Neurology India | 2012
Junpeng Ma; Hao Li; Chao You; Siqing Huang; Lu Ma; Chengcheng Ieong
BACKGROUND Computed tomography angiography (CTA) is a rapid, non-invasive procedure with a small risk for evaluating patients with various types of strokes. But the effectiveness of CTA in detecting the etiology of spontaneous intracerebral hemorrhage (SICH) has not been well established. AIM To evaluate the diagnostic value of CTA for detecting underlying vascular abnormalities in patients with SICH. SETTINGS AND DESIGN This is a comparative study to evaluate the diagnostic accuracy of CTA and digital subtraction angiography (DSA) in SICH. We also did a meta-analysis, combining our results with those of all previous studies to determine a more precise estimate of CTA in detecting the etiology of SICH.. MATERIALS AND METHODS Between July 2009 and October 2011, CTA and DSA were routinely performed in consecutive young patients (age between 18 and 45 years) with acute non-hypertensive SICH. Imaging data were prospectively stored in the database for analysis. STATISTICAL ANALYSIS The sensitivity, specificity, positive predictive values (PPV), negative predictive values (NPV), and accuracy were used for evaluating the diagnostic value of CTA for vascular lesion. RESULTS This study included 92 patients.

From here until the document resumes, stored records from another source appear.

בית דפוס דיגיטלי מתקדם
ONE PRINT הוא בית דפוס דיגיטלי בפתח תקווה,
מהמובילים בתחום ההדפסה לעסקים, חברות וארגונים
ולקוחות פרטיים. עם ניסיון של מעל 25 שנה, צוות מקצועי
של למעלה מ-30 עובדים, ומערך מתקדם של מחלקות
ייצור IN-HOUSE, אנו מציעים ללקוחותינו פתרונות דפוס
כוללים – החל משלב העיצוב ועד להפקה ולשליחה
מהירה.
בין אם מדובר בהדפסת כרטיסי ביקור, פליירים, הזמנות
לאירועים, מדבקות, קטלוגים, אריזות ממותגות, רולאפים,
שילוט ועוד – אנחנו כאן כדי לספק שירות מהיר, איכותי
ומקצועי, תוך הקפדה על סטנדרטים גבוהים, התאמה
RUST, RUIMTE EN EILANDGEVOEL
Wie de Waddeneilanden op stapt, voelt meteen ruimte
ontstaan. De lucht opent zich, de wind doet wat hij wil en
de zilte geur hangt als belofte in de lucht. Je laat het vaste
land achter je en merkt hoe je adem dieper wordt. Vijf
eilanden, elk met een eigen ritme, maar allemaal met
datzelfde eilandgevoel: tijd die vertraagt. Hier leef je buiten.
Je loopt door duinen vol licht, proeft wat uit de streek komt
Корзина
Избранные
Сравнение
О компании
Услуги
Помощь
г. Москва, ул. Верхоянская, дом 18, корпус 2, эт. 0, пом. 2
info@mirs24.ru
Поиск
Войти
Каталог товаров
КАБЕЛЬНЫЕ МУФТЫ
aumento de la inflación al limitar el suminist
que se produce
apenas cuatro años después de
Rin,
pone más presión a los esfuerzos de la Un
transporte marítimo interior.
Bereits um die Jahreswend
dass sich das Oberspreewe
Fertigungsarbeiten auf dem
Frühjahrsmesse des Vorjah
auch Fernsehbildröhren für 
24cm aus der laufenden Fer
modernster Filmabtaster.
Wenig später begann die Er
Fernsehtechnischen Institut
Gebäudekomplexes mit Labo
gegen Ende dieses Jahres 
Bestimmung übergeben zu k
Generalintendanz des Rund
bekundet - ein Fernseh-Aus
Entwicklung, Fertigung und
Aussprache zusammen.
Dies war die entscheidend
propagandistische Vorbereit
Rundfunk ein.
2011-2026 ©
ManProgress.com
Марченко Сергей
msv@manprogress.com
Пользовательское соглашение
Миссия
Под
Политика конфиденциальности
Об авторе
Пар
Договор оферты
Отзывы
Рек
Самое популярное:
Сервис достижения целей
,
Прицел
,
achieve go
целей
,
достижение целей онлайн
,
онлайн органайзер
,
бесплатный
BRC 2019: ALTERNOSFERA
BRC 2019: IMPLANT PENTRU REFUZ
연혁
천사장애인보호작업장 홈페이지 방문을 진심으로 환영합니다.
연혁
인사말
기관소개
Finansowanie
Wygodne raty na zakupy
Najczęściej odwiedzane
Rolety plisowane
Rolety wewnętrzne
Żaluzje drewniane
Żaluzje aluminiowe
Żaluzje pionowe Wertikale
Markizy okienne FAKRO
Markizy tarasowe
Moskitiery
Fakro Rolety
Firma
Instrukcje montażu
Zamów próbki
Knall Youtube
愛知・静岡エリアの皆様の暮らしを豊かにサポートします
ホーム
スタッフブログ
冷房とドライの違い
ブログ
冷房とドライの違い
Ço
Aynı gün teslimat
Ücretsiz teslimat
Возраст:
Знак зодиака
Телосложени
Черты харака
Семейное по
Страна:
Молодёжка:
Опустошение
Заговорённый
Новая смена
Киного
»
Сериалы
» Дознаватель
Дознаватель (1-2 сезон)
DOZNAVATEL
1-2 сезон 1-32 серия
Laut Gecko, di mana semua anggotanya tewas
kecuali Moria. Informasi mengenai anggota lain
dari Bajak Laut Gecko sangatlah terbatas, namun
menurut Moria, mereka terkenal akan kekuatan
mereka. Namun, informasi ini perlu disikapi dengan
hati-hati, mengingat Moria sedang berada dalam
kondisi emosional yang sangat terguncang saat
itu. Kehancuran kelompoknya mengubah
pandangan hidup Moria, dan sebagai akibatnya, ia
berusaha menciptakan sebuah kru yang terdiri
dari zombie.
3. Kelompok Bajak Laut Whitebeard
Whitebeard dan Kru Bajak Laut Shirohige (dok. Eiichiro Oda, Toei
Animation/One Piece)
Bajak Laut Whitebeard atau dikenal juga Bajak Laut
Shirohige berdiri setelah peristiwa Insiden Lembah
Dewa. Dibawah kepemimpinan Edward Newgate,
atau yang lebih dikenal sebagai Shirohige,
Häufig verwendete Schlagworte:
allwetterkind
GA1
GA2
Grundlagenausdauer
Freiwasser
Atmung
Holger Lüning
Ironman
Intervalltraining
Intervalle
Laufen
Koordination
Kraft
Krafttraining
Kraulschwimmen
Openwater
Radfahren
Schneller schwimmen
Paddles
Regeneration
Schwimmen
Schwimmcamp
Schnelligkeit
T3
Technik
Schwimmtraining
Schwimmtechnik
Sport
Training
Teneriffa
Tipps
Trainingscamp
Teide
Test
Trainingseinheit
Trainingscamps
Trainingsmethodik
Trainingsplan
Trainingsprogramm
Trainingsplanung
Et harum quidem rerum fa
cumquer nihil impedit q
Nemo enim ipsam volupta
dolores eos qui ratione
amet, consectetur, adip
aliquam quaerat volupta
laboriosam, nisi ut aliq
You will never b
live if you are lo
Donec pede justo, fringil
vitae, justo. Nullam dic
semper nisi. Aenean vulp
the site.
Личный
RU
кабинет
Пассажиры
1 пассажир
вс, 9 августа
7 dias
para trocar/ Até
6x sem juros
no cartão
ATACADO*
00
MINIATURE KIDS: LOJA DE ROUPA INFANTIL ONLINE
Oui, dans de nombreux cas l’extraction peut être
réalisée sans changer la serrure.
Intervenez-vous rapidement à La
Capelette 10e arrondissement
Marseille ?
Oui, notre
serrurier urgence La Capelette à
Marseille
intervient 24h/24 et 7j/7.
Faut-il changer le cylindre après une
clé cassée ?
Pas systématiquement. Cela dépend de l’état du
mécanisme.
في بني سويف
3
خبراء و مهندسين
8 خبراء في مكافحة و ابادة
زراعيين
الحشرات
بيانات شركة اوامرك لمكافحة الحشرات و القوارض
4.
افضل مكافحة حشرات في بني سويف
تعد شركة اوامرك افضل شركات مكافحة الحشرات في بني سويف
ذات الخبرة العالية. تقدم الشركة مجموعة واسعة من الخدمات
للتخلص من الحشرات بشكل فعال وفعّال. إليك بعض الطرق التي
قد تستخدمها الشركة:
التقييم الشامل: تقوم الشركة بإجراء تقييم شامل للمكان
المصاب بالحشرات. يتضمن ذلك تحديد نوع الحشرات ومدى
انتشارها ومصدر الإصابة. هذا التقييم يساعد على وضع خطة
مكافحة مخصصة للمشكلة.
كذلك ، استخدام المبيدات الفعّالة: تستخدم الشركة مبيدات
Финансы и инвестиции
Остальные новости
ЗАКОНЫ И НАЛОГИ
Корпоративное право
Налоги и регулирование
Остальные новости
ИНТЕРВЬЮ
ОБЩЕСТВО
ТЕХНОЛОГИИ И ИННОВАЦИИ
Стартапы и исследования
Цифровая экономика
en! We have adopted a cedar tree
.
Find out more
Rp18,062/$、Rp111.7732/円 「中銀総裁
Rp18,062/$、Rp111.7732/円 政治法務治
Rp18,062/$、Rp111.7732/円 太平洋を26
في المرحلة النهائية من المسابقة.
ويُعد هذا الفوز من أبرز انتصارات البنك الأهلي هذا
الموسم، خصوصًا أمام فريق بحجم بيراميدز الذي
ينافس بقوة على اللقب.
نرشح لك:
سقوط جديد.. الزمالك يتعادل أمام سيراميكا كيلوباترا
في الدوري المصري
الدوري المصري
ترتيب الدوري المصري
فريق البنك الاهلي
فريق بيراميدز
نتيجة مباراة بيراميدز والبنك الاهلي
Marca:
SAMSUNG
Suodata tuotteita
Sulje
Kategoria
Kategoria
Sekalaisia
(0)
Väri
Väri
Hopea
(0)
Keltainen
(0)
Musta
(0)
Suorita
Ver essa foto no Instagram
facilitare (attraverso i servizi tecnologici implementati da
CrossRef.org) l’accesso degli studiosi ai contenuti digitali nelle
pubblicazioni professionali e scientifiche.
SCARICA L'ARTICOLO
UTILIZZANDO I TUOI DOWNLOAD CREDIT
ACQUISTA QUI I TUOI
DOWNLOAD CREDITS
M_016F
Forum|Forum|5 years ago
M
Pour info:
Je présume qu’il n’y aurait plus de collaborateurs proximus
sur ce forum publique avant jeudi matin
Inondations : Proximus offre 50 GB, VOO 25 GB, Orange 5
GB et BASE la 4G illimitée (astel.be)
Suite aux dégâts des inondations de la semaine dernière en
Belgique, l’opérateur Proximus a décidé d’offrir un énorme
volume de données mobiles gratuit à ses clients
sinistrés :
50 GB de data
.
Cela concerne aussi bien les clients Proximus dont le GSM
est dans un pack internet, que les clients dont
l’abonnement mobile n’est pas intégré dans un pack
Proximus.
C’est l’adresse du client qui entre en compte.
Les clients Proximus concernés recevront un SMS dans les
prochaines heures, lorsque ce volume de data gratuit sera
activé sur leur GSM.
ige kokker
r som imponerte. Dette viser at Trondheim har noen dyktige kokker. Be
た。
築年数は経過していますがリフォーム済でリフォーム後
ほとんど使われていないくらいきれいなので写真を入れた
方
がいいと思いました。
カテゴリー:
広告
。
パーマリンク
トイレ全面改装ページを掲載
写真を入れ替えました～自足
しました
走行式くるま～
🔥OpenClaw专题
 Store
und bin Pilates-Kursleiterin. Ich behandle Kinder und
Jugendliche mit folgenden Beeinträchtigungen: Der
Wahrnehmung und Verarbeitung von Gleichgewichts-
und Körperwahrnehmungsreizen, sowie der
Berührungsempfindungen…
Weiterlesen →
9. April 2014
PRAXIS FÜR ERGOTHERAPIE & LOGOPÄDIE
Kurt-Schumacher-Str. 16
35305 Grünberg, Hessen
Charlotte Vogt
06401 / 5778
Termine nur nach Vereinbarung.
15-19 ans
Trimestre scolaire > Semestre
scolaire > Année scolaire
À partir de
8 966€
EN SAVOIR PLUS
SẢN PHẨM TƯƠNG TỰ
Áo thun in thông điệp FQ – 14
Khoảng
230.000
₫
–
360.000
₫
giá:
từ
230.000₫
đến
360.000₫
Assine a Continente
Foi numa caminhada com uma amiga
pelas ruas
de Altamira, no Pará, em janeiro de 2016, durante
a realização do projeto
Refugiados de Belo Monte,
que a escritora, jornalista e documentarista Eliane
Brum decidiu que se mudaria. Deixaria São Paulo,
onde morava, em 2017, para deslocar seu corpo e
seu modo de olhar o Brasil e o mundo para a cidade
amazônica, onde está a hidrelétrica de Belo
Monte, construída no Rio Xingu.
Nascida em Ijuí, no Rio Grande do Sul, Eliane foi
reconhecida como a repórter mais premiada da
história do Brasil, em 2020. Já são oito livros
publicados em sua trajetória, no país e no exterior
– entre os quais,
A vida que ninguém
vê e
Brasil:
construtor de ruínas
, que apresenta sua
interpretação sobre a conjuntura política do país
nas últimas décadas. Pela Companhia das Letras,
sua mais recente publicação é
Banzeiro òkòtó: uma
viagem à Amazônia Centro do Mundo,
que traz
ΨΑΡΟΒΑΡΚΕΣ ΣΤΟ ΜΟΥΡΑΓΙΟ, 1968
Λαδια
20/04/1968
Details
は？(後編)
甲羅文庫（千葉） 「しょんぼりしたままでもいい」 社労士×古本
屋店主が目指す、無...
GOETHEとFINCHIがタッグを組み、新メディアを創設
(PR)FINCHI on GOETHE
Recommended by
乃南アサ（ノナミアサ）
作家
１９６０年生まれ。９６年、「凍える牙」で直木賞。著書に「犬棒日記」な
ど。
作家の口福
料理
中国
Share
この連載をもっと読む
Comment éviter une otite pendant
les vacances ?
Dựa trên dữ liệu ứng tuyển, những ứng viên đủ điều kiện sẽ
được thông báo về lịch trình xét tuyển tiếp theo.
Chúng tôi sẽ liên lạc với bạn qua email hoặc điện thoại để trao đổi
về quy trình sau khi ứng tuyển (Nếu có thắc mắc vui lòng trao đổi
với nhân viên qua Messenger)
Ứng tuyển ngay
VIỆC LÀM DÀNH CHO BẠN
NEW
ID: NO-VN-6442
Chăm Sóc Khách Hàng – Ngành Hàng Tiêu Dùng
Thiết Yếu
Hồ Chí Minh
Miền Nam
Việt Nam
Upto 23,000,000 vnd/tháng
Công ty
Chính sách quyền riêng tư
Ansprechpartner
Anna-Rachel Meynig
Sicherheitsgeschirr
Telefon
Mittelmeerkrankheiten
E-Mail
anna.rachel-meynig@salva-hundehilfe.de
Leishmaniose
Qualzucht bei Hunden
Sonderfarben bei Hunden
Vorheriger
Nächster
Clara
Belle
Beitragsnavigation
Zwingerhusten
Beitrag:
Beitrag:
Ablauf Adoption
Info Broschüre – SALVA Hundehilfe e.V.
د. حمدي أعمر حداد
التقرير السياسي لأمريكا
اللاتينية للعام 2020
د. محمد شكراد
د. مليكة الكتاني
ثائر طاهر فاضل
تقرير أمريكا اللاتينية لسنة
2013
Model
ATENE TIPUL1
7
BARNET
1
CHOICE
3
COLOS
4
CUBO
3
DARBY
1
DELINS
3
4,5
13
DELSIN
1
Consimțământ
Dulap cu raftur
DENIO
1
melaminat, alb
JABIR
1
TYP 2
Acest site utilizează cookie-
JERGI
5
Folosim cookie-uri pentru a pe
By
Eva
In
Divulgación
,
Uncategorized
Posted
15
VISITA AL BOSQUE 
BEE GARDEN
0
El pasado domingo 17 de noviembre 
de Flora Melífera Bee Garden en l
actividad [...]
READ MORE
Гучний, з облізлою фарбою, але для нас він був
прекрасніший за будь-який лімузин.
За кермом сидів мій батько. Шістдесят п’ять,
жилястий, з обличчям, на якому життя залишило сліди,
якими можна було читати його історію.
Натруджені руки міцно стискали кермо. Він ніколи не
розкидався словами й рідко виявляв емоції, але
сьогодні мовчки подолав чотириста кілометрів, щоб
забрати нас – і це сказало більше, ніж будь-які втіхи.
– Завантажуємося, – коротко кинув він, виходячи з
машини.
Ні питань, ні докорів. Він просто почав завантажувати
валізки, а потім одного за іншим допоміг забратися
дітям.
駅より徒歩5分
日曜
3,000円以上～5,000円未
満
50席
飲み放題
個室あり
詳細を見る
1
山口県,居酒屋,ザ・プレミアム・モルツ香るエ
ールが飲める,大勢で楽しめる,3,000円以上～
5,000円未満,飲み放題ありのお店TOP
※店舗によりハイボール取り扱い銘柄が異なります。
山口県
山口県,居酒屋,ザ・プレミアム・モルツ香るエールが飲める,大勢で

The sensitivity, specificity, PPV, NPV, and accuracy of CTA for detecting DSA-positive pathologies were 94.6%, 100%, 100%, 96.5%, and 97.8%, respectively. A total of 544 cases were included for meta-analysis. The pooled sensitivity, specificity, PPV, NPV, and accuracy of CTA for detecting the etiology in SICH were 95.4%, 98.3%, 96.9%, 97.4%, and 97.2%, respectively. There was no substantial heterogeneity between the studies. CONCLUSIONS CTA has high PPV and NPV for vascular pathologies. It should be performed as the initial vascular investigation for patients with acute SICH. Future technical advancement of CTA is still needed to eliminate the false-negative results.